If the governor really meant everything he said about enacting pro-growth, pro-jobs policies, Connecticut might be doing as well as he would have us believe.

It might be one of the most tax-friendly states instead of the second least tax-friendly (Kiplinger, Oct. 2013), our unemployment rate might be below 8.1 percent, our per capita debt might be the nation's lowest rather than its highest, and our state economy might be growing instead of being the only one in the country that's shrinking.

Sadly, that is not the case.

As President Lincoln said, some of the people may be fooled all of the time, but certainly not all of them.

Not a hedge fund manager in New Canaan, who tells me how assiduously his industry (30 percent of the country's hedge fund assets are located in Connecticut) is being courted by Florida, and how tempted he and his counterparts are to leave.

Not my neighbor, who tells me that his company has relocated out of state because of Connecticut's high costs of doing business.

Not the mom-and-pop store owners I know in Waterbury and Enfield, who have decided they are better off closing their businesses because they can no longer afford the high costs of running them.

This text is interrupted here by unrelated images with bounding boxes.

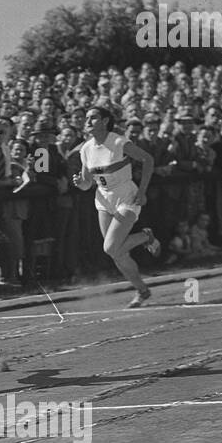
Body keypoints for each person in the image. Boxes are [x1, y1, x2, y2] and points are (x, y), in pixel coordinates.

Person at [72, 105, 160, 307]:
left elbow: (148, 160)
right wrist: (80, 183)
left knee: (110, 247)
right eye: (86, 118)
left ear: (104, 121)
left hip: (126, 197)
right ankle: (142, 291)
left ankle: (146, 236)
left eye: (93, 118)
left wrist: (142, 190)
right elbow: (87, 183)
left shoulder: (119, 141)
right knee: (117, 253)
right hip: (103, 200)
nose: (87, 122)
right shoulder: (85, 149)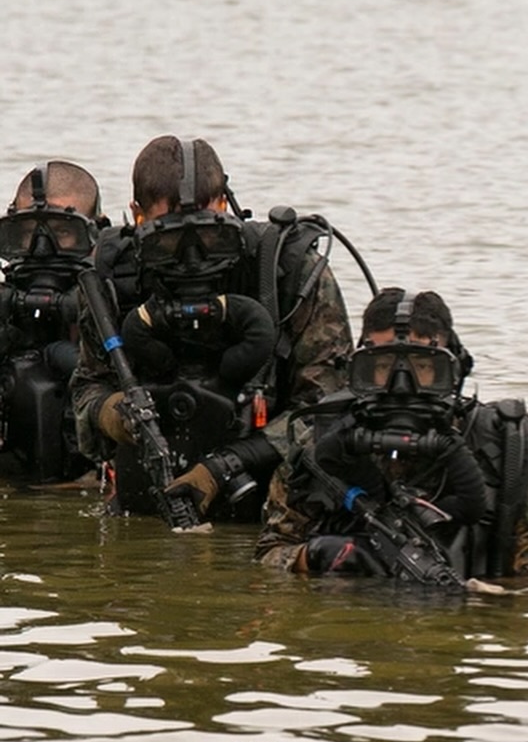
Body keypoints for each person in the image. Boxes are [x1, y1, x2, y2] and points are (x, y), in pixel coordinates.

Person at [70, 135, 355, 523]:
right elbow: (87, 388)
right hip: (147, 501)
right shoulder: (110, 278)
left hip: (270, 502)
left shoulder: (285, 272)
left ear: (225, 206)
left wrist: (225, 466)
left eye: (207, 234)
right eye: (167, 238)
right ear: (137, 216)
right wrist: (113, 415)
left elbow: (329, 411)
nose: (191, 257)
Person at [254, 287, 528, 580]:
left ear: (453, 370)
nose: (401, 386)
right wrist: (313, 556)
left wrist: (483, 607)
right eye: (382, 367)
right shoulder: (320, 448)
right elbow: (270, 552)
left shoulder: (504, 454)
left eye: (423, 367)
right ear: (358, 372)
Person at [0, 160, 106, 482]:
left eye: (63, 231)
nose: (42, 248)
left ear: (94, 230)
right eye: (29, 232)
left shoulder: (112, 307)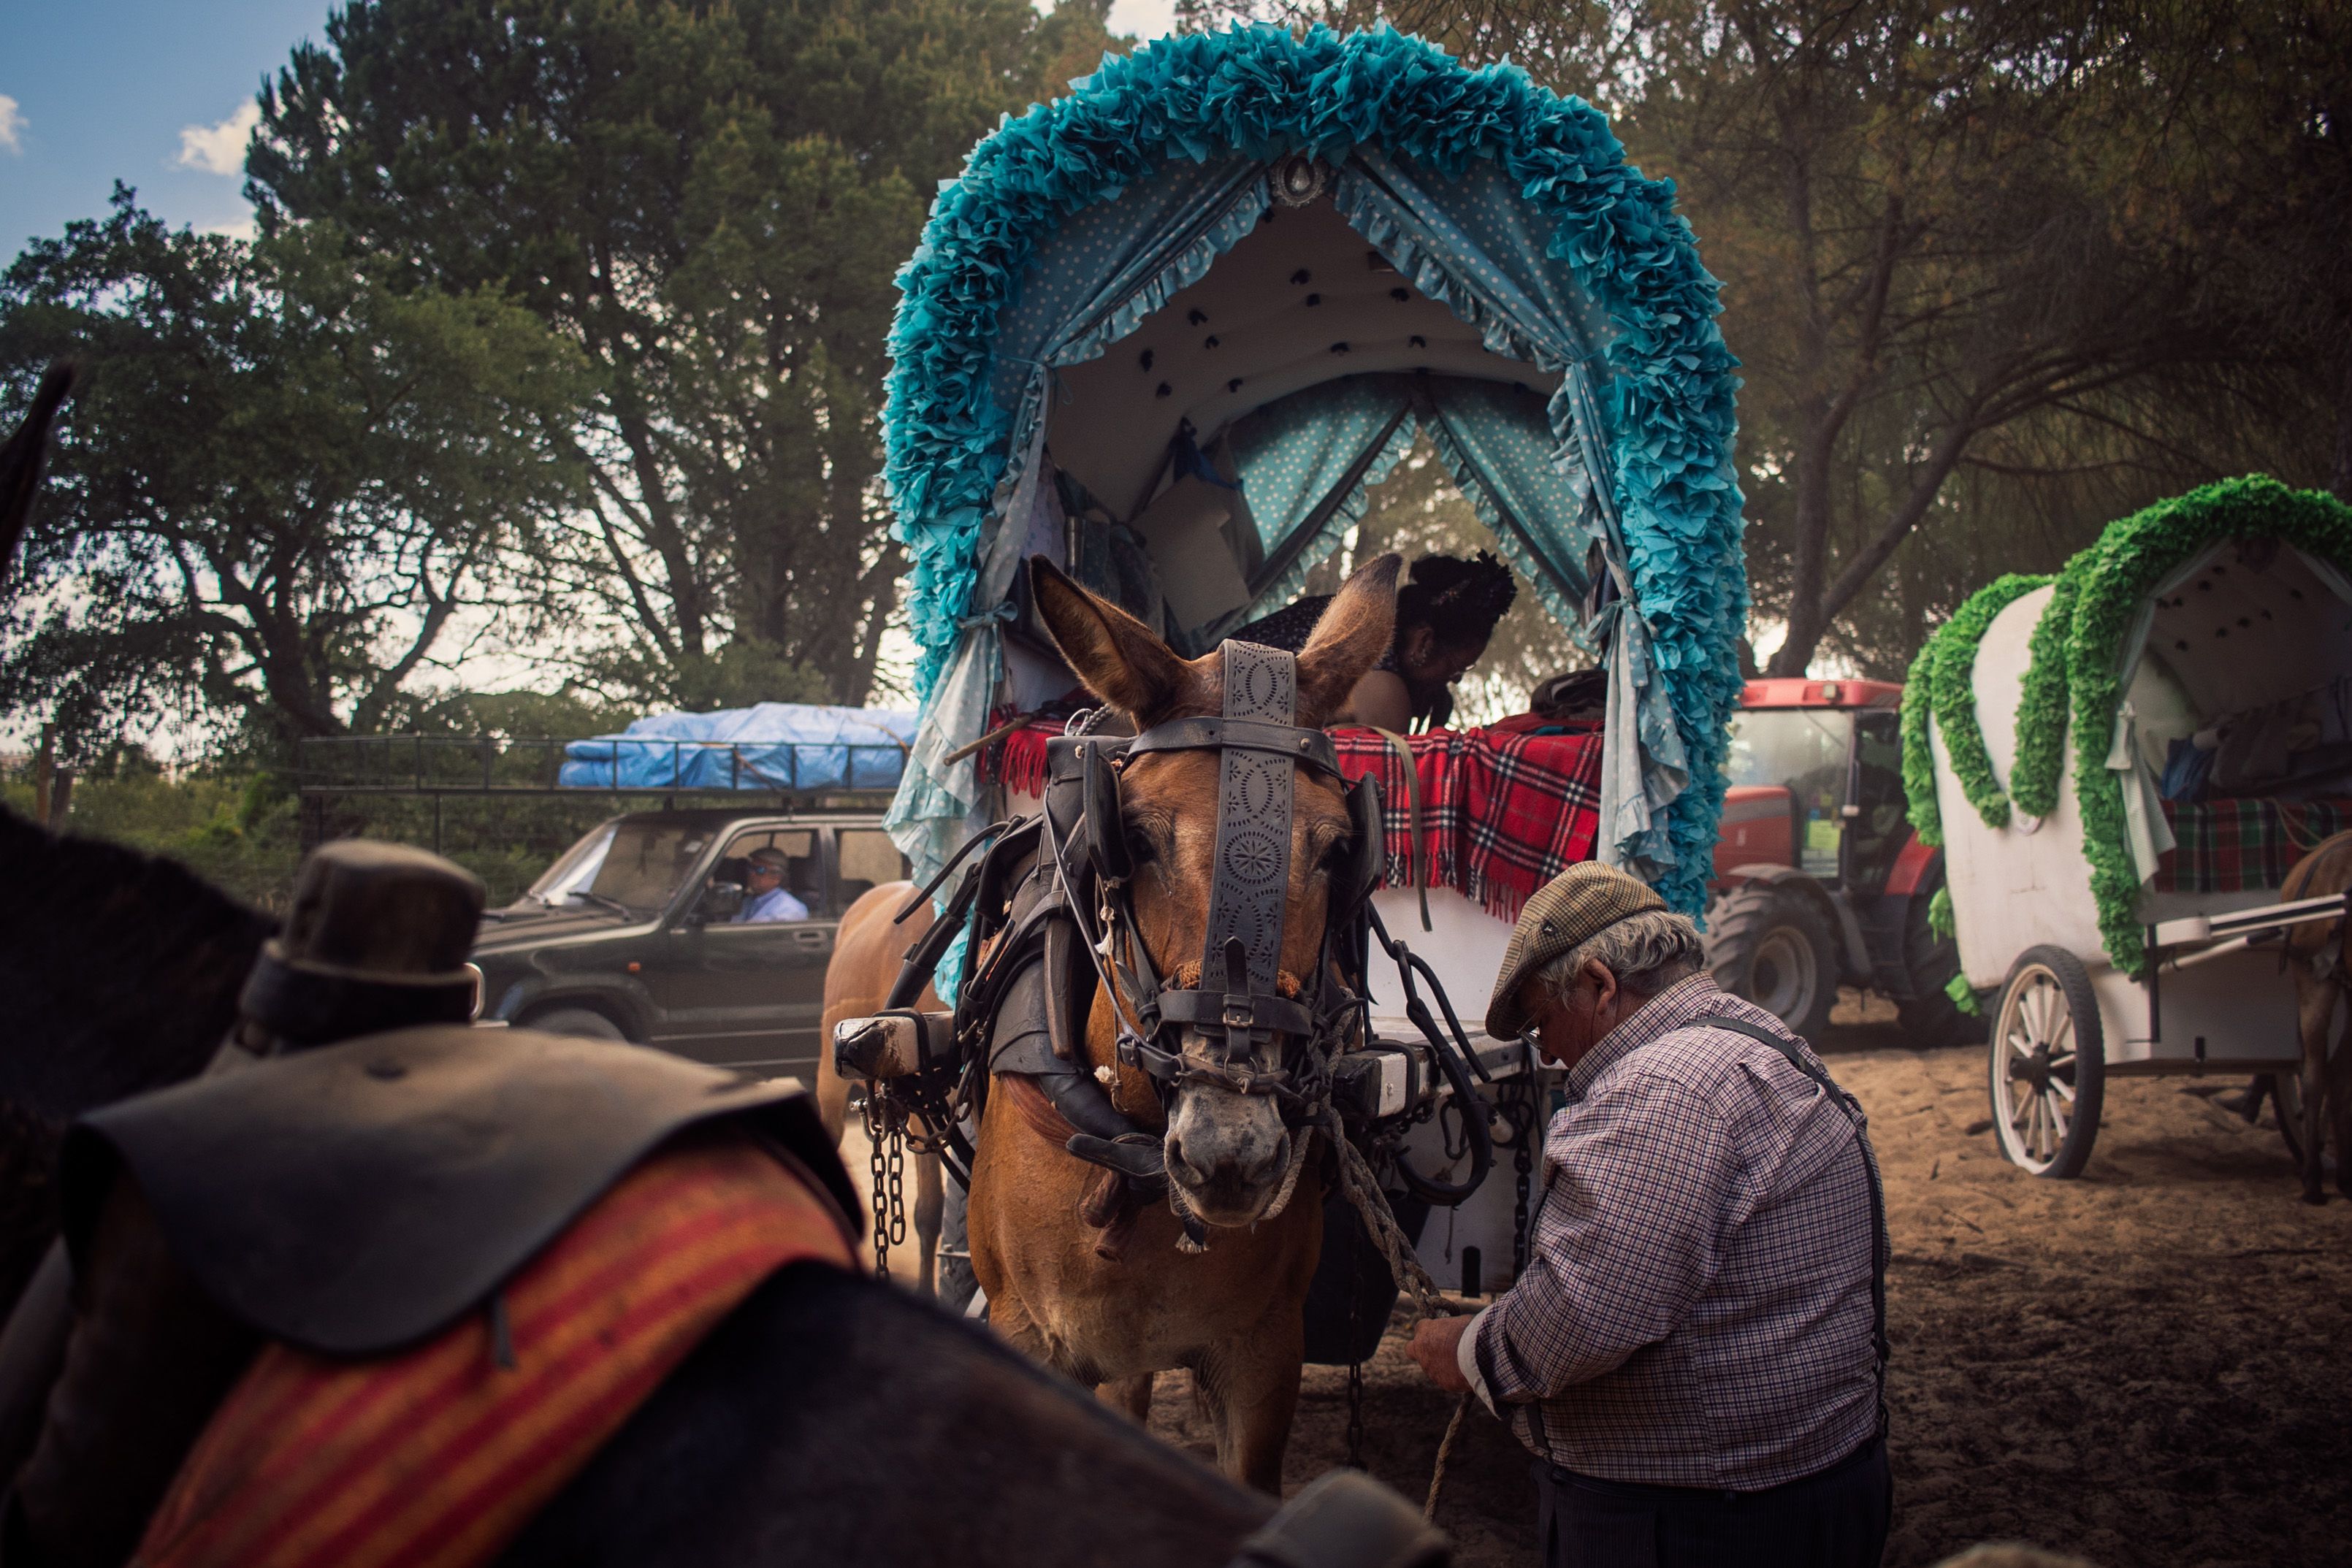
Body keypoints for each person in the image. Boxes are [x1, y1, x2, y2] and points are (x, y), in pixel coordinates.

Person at [1405, 862, 1890, 1568]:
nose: (1548, 1051)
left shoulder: (1660, 1090)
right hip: (1808, 1484)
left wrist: (1469, 1348)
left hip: (1702, 1525)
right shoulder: (1755, 1036)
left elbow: (1585, 1316)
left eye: (1544, 1021)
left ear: (1601, 986)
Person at [1229, 550, 1516, 731]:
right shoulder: (1382, 687)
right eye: (1458, 668)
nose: (1454, 681)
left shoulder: (1349, 611)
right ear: (1424, 642)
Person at [735, 846, 810, 923]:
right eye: (750, 868)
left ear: (776, 878)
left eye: (759, 870)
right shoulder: (747, 901)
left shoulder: (789, 910)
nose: (751, 873)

Regardless of what the governor says, his policies are actually preventing Connecticut's economy from moving forward.

While the rest of the country begins to recover, Connecticut is lagging far behind. As the saying goes, "Fool me once, shame on you. Fool me twice, shame on me." Fortunately, the people of Connecticut are too smart to be taken for fools for long.

Toni Boucher is a state senator representing the 26th district. She has formed an exploratory committee for the opportunity to run for governor.